Managers gave all new staff a full induction and mandatory role-specific training. Staff received and kept up to date with their mandatory training. The mandatory training was comprehensive and tailored to the skill requirement of staff, dependent on their role. At the time of our inspection, the overall mandatory training target of 95% was met. Managers supported staff to develop through yearly, constructive appraisals of their work. As of January 2024, 100% of staff received an appraisal. Staff had the opportunity to discuss training needs with their line manager and were supported to develop their skills and knowledge. The service generally had enough staff to keep patients safe. Leaders at the service told us they used bank staff only who were familiar with the service. Staffing levels were planned in advance and a staffing escalation plan was in place when necessary. Managers told us if they were short staffed, a decision would be made to close beds to ensure patient safety. At the time of our inspection, the overall vacancy rate was 14.8 whole time equivalent. There were 10 vacancies, 2 of which were within clinical services and 8 within non-clinical services. Some staff within the community team felt that there was not enough staff to meet the demand on the service. At night, the hospice team worked collaboratively with the district nursing team who supported each other when short of staff and to hand patients over. The service had enough medical staff to keep patients safe. A consultant was on call during the evenings and weekends and all staff we spoke with knew how to contact them if required. There was medical and senior leadership cover for out of hours. All staff were able to explain how they would seek support out of hours if needed, and were confident in doing so.

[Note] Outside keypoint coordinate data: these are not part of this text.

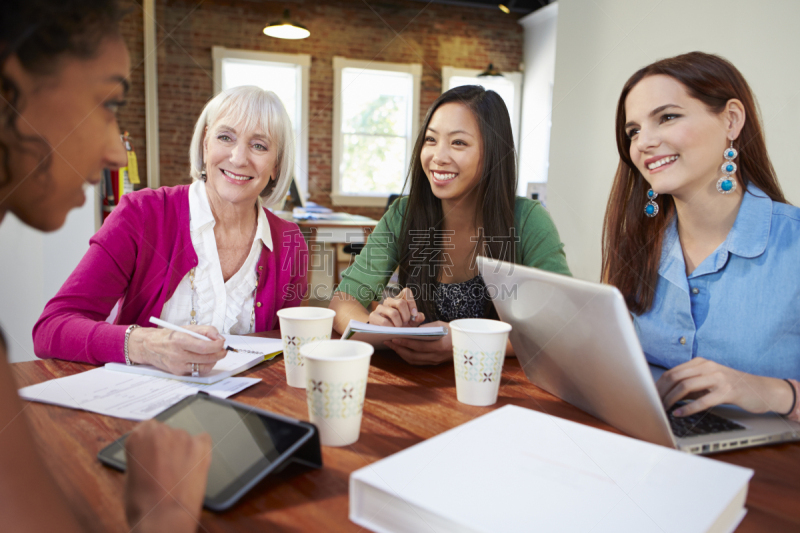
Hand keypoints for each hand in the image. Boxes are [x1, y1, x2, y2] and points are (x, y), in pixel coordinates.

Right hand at [125, 419, 211, 531]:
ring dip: (181, 450)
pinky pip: (203, 440)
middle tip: (163, 467)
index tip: (151, 453)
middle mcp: (162, 431)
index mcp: (140, 435)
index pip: (146, 428)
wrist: (164, 519)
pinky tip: (193, 465)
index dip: (149, 444)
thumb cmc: (143, 504)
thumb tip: (147, 454)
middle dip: (165, 446)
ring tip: (177, 473)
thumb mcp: (129, 475)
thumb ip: (139, 456)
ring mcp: (184, 437)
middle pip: (165, 432)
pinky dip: (199, 450)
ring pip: (183, 437)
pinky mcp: (202, 446)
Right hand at [129, 325, 226, 375]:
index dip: (217, 346)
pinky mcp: (178, 373)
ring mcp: (177, 366)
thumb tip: (219, 338)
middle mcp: (178, 355)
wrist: (149, 346)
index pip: (204, 347)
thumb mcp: (186, 328)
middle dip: (219, 354)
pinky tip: (204, 360)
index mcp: (180, 340)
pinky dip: (204, 366)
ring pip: (203, 368)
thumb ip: (205, 331)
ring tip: (215, 354)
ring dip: (213, 361)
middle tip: (223, 350)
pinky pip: (196, 372)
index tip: (222, 342)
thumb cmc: (169, 336)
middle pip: (206, 358)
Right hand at [368, 287, 425, 327]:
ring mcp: (380, 307)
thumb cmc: (400, 326)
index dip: (412, 303)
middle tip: (406, 323)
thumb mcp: (411, 322)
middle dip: (406, 316)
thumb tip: (418, 316)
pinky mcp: (373, 316)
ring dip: (399, 323)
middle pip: (401, 303)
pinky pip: (385, 322)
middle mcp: (389, 301)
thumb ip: (418, 318)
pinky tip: (391, 330)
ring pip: (394, 313)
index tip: (414, 314)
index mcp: (399, 299)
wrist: (385, 334)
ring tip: (398, 328)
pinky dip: (391, 328)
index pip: (406, 292)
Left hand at [385, 321, 451, 364]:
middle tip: (389, 342)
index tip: (394, 338)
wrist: (467, 342)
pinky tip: (402, 350)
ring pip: (414, 360)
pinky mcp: (434, 363)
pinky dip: (408, 356)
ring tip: (393, 346)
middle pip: (413, 356)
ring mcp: (435, 361)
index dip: (405, 343)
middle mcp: (436, 356)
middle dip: (399, 349)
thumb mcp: (441, 325)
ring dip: (402, 353)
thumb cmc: (454, 331)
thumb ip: (426, 328)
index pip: (418, 346)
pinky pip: (418, 361)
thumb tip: (411, 329)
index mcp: (440, 346)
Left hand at [656, 357, 793, 416]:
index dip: (658, 385)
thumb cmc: (731, 387)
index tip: (649, 396)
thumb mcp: (708, 382)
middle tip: (652, 404)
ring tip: (662, 409)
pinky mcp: (728, 391)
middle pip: (676, 377)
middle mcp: (708, 366)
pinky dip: (688, 408)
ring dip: (671, 399)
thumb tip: (665, 395)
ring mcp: (718, 377)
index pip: (672, 372)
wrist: (761, 389)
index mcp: (700, 362)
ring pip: (686, 386)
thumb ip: (690, 385)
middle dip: (661, 392)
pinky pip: (703, 400)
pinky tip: (679, 414)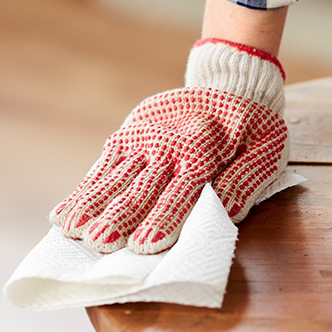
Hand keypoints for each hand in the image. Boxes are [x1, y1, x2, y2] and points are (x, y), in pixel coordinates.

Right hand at [50, 39, 287, 253]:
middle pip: (141, 188)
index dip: (162, 218)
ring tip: (72, 231)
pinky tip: (64, 214)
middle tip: (101, 243)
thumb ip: (245, 179)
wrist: (228, 86)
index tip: (145, 245)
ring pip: (114, 178)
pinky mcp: (126, 137)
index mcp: (202, 151)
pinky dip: (84, 190)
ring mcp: (142, 140)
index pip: (181, 191)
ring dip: (92, 205)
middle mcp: (166, 146)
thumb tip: (225, 210)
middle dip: (120, 217)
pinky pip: (103, 167)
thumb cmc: (251, 127)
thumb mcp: (266, 147)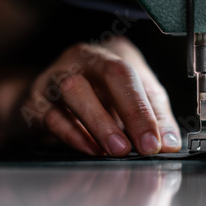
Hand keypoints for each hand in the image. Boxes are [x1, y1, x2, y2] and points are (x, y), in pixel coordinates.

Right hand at [17, 37, 180, 155]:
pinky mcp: (35, 102)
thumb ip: (154, 118)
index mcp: (111, 56)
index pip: (132, 75)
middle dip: (132, 111)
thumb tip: (170, 142)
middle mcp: (83, 59)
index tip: (156, 142)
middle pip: (110, 74)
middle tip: (143, 146)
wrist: (46, 99)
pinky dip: (73, 135)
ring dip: (100, 124)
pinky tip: (91, 149)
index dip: (145, 110)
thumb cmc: (97, 96)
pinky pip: (51, 116)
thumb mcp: (132, 100)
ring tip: (117, 150)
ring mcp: (55, 77)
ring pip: (74, 91)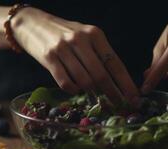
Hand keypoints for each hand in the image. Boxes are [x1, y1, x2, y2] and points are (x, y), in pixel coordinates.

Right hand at [11, 8, 138, 102]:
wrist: (33, 23)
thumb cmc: (63, 33)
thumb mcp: (84, 36)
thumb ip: (98, 55)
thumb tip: (115, 82)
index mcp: (94, 34)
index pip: (115, 63)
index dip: (126, 83)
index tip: (135, 98)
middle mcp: (80, 40)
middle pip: (102, 75)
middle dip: (113, 93)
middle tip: (119, 105)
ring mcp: (64, 48)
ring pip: (84, 81)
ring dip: (91, 93)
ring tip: (93, 95)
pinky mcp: (49, 58)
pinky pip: (65, 82)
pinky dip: (73, 90)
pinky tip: (75, 89)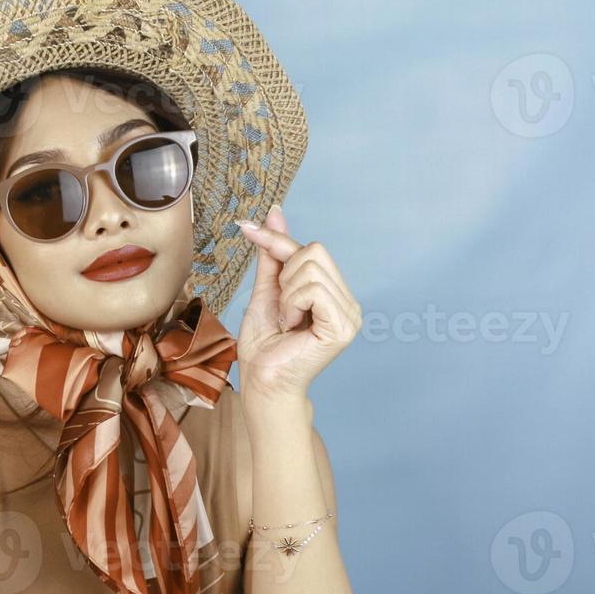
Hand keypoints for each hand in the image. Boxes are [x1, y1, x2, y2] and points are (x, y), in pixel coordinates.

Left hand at [235, 203, 361, 400]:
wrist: (262, 381)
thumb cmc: (264, 344)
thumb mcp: (266, 289)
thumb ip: (274, 253)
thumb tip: (275, 212)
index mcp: (333, 292)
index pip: (309, 249)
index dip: (276, 239)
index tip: (245, 227)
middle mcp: (347, 301)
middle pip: (314, 251)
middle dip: (285, 275)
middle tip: (281, 308)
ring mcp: (349, 314)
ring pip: (311, 269)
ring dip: (286, 294)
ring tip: (286, 321)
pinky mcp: (343, 327)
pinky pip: (314, 289)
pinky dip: (292, 304)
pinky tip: (291, 326)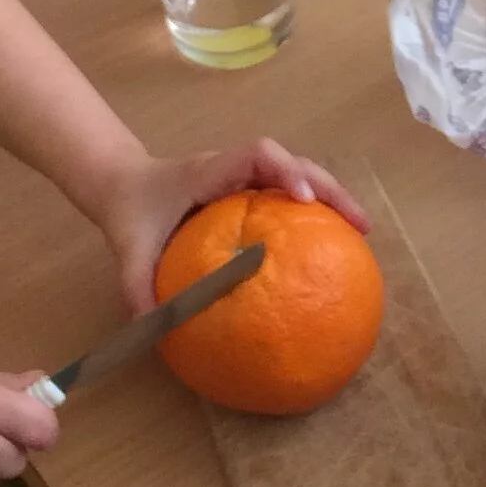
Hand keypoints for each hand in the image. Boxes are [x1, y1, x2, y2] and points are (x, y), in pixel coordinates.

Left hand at [89, 139, 371, 310]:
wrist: (123, 184)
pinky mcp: (251, 189)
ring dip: (333, 196)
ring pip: (300, 173)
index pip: (256, 155)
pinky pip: (290, 193)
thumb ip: (137, 287)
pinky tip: (333, 244)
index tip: (304, 200)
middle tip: (360, 224)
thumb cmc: (131, 211)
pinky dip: (317, 210)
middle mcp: (235, 168)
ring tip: (362, 231)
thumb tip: (153, 331)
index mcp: (209, 172)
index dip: (286, 170)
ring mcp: (247, 176)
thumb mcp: (129, 250)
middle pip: (294, 161)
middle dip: (330, 188)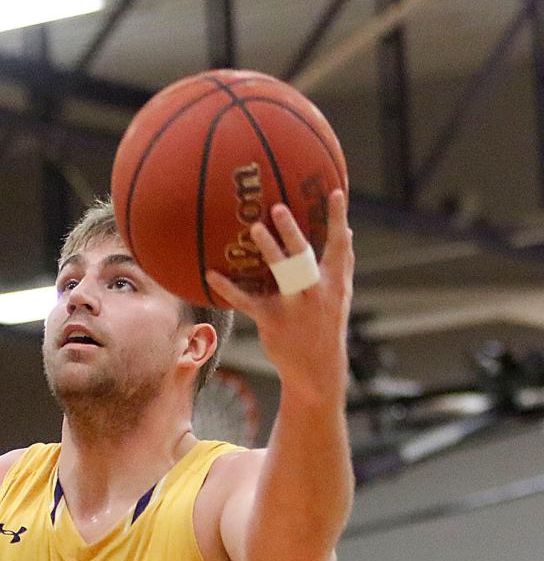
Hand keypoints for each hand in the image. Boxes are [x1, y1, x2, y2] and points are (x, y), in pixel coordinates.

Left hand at [205, 189, 351, 406]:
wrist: (316, 368)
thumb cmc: (327, 326)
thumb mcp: (341, 297)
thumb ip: (343, 266)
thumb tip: (349, 234)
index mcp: (335, 282)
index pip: (338, 245)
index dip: (338, 219)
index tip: (335, 192)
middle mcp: (316, 290)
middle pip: (304, 255)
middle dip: (292, 232)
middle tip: (278, 208)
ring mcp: (294, 305)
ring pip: (281, 273)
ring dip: (268, 249)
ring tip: (253, 228)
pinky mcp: (272, 320)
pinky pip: (247, 301)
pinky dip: (227, 287)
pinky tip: (210, 274)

Staff were experienced, qualified and had the right skills and knowledge to meet the needs of patients. Competency frameworks supported nurses achieve the necessary skills to be competent and confident practitioners in end-of-life care. They were designed to take into account the skills needed for the role and the standards required in the End-of-Life Core Skills Education and Training Framework. Ward nurses had a period of 6 weeks working supernumerary and were required to complete all mandatory training within this time. Staff had reviews at 3, 6 and 12 months before being signed off. Safety was promoted through recruitment procedures and employment checks. Staff had Disclosure and Barring Service (DBS) checks completed before they could work. DBS checks help employers make safer recruitment decisions and prevent unsuitable people from working with vulnerable groups. The service had an up-to-date recruitment and selection policy to ensure they were able to recruit the right people with the right skills and attitudes to deliver their strategic objectives. Leaders told us their recruitment and selection processes were designed to be fair and non-discriminatory, with equality of opportunity an integral part of their recruitment and selection processes.

Infection prevention and control

Score: 3

We did not look at Infection prevention and control during this assessment. The score for this quality statement is based on the previous rating for Safe.

Medicines optimisation

Score: 3

We did not look at Medicines optimisation during this assessment. The score for this quality statement is based on the previous rating for Safe.